Pattern 2: Rate limiting
Sliding window rate limiter in 3 commands:
# Allow 100 requests per minute per user
MULTI
INCR rate:user:1001
EXPIRE rate:user:1001 60
EXEC
# Check: if INCR result > 100, reject request
Pattern 3: Caching with cache-aside
The most common caching pattern:
def get_user(user_id):
# 1. Check cache
cached = redis.get(f"user:{user_id}")
if cached:
return json.loads(cached)
# 2. Cache miss → query database
user = db.query("SELECT * FROM users WHERE id = %s", user_id)
# 3. Populate cache (expire in 5 minutes)
redis.setex(f"user:{user_id}", 300, json.dumps(user))
return user
Pattern 4: Pub/Sub for real-time events
Redis Pub/Sub enables real-time messaging between services:
# Subscriber (listens for messages)
SUBSCRIBE chat:room:42
# Publisher (sends messages)
PUBLISH chat:room:42 "Hello everyone!"
In application code:
# Publisher
redis.publish("notifications", json.dumps({
"type": "new_order",
"order_id": 12345
}))
# Subscriber
pubsub = redis.pubsub()
pubsub.subscribe("notifications")
for message in pubsub.listen():
handle_notification(message)
Pattern 5: Distributed locks
Prevent race conditions across multiple servers:
# Acquire lock (NX = only if not exists, EX = expire)
SET lock:invoice:gen "worker-1" NX EX 30
# Release lock (only if you own it — use Lua script)
Redis Streams — event sourcing and message queues
Streams are Redis's answer to Kafka-style event logs:
# Add events
XADD orders * user_id 1001 product "Widget" qty 3
XADD orders * user_id 1002 product "Gadget" qty 1
# Read latest events
XRANGE orders - + COUNT 10
# Consumer groups (multiple workers)
XGROUP CREATE orders processors $ MKSTREAM
XREADGROUP GROUP processors worker-1 COUNT 5 BLOCK 2000 STREAMS orders >
Streams give you persistent, replayable event logs with consumer groups — perfect for microservices communication.
Performance tips
1. Use pipelining for bulk operations
Instead of 100 round trips, send 100 commands at once:
pipe = redis.pipeline()
for i in range(100):
pipe.set(f"key:{i}", f"value:{i}")
pipe.execute() # Single round trip
2. Choose the right data structure
- Need a counter? →
INCR(not GET + SET) - Need an object? → Hash (not serialized JSON string)

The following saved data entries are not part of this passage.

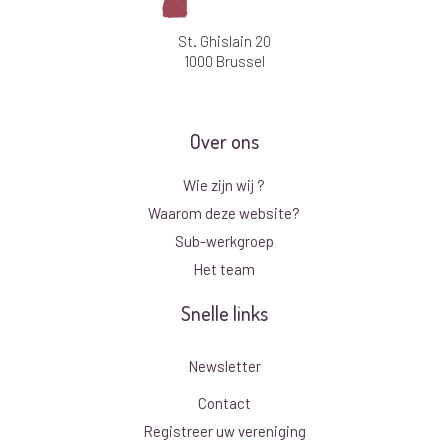
St. Ghislain 20
1000 Brussel
Over ons
Wie zijn wij ?
Waarom deze website?
Sub-werkgroep
Het team
Snelle links
Newsletter
Contact
Registreer uw vereniging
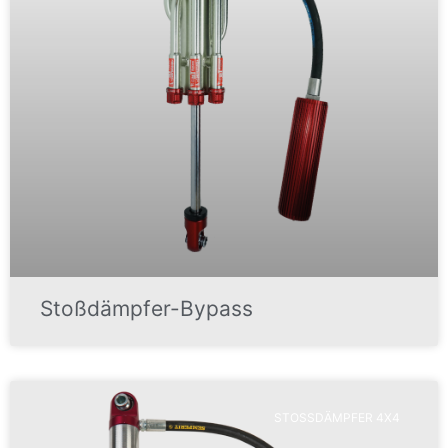
Stoßdämpfer-Bypass
STOSSDÄMPFER 4X4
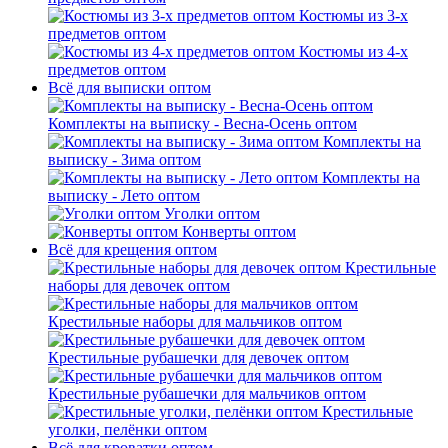
Костюмы из 3-х
предметов оптом
Костюмы из 4-х
предметов оптом
Всё для выписки оптом
Комплекты на выписку - Весна-Осень оптом
Комплекты на
выписку - Зима оптом
Комплекты на
выписку - Лето оптом
Уголки оптом
Конверты оптом
Всё для крещения оптом
Крестильные
наборы для девочек оптом
Крестильные наборы для мальчиков оптом
Крестильные рубашечки для девочек оптом
Крестильные рубашечки для мальчиков оптом
Крестильные
уголки, пелёнки оптом
Всё для кроватки оптом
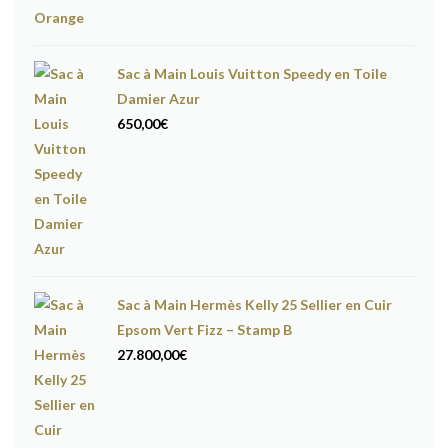
Sac à Main Louis Vuitton Speedy en Toile
Damier Azur
650,00
€
Sac à Main Hermès Kelly 25 Sellier en Cuir
Epsom Vert Fizz – Stamp B
27.800,00
€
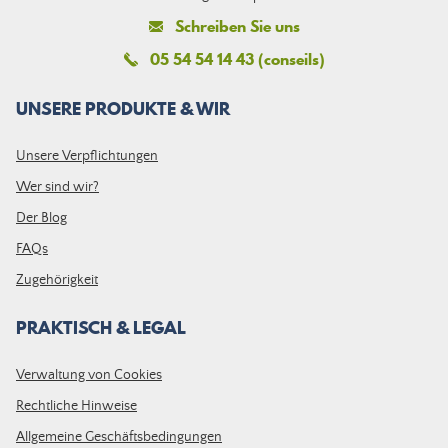
Schreiben Sie uns
05 54 54 14 43 (conseils)
UNSERE PRODUKTE & WIR
Unsere Verpflichtungen
Wer sind wir?
Der Blog
FAQs
Zugehörigkeit
PRAKTISCH & LEGAL
Verwaltung von Cookies
Rechtliche Hinweise
Allgemeine Geschäftsbedingungen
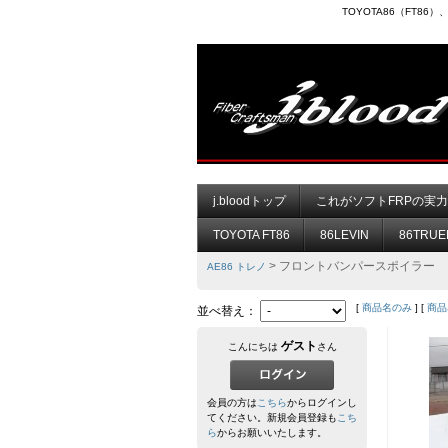
TOYOTA86（FT8
j.bloodトップ
これがソフトFRPの実
TOYOTA FT86
86LEVIN
86TRUE
> フロントバンパースポイラー
AE86 トレノ
[
商品名のみ
] [
商品
並べ替え：
ゲスト
こんにちは
さん
会員の方は
こちら
からログインし
てください。新規会員登録も
こち
ら
からお願いいたします。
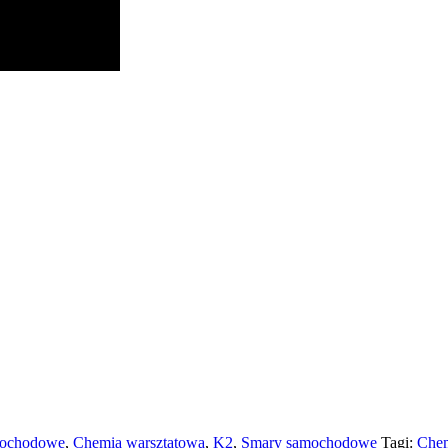
mochodowe
,
Chemia warsztatowa
,
K2
,
Smary samochodowe
Tagi:
Chem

- Need unique items? → Set (not List + dedup logic)
- Need ranking? → Sorted Set (not Sort after query)
3. Set TTL on everything
Memory is finite. Always set expiration on cache keys:
SET cache:api:result "{...}" EX 300 # 5-minute TTL
4. Use key naming conventions
resource:id:field
user:1001:profile
cache:api:v2:products
session:abc123
queue:emails:pending
Persistence: RDB vs AOF
Redis can persist data to disk for durability:
| Mode | How it works | Trade-off |
|---|---|---|
| RDB | Point-in-time snapshots | Fast recovery, possible data loss |
| AOF | Logs every write operation | Slower, minimal data loss |
| Both | RDB + AOF combined | Best durability |
# In redis.conf
save 900 1 # Snapshot if 1 key changed in 900s
appendonly yes # Enable AOF
appendfsync everysec # Fsync every second
Quick command reference
Need to look up a specific Redis command? Use our Redis Cheat Sheet — it covers 200+ commands organized by data structure with syntax, examples, and one-click copy.
Wrapping up
Redis is far more than a cache. Its data structures map cleanly to real application needs:
- Strings → sessions, counters, simple cache
- Hashes → user profiles, configuration objects
- Lists → queues, activity feeds, recent items
- Sets → tags, unique visitors, relationships
- Sorted Sets → leaderboards, rankings, priority queues
- Streams → event sourcing, message queues
- Pub/Sub → real-time notifications, chat
Start with caching, but don't stop there. Redis can replace several pieces of infrastructure in your stack — and do it all at sub-millisecond speed.